(Stored entries)
=======

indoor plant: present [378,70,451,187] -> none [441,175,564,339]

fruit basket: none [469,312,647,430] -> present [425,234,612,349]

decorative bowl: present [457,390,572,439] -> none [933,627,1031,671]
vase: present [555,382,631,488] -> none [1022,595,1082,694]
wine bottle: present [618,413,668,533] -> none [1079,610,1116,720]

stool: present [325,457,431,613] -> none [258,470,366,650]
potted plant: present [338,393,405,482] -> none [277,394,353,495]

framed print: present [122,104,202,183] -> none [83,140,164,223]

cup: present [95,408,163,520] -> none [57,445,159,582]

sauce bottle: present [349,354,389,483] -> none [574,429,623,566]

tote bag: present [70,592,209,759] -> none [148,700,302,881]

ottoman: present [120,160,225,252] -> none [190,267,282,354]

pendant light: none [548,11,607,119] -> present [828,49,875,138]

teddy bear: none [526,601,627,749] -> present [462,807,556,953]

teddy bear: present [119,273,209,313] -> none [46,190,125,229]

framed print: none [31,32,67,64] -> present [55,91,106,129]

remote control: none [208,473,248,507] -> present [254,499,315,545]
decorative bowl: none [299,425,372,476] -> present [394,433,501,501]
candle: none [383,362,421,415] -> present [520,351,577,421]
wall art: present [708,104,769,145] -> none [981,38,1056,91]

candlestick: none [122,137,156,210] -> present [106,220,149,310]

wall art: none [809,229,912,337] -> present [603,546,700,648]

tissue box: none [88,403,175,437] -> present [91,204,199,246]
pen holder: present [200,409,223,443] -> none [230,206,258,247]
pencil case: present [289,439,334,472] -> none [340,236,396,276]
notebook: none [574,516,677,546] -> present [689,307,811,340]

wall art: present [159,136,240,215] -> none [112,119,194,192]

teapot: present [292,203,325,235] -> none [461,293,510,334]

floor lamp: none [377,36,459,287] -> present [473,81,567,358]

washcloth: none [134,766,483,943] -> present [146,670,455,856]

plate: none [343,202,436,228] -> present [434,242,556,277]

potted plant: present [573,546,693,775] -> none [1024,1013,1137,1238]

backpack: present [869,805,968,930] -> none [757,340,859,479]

=======

From the entries above, copy out every line where the string "plant" appears.

The completed task:
indoor plant: present [378,70,451,187] -> none [441,175,564,339]
potted plant: present [338,393,405,482] -> none [277,394,353,495]
potted plant: present [573,546,693,775] -> none [1024,1013,1137,1238]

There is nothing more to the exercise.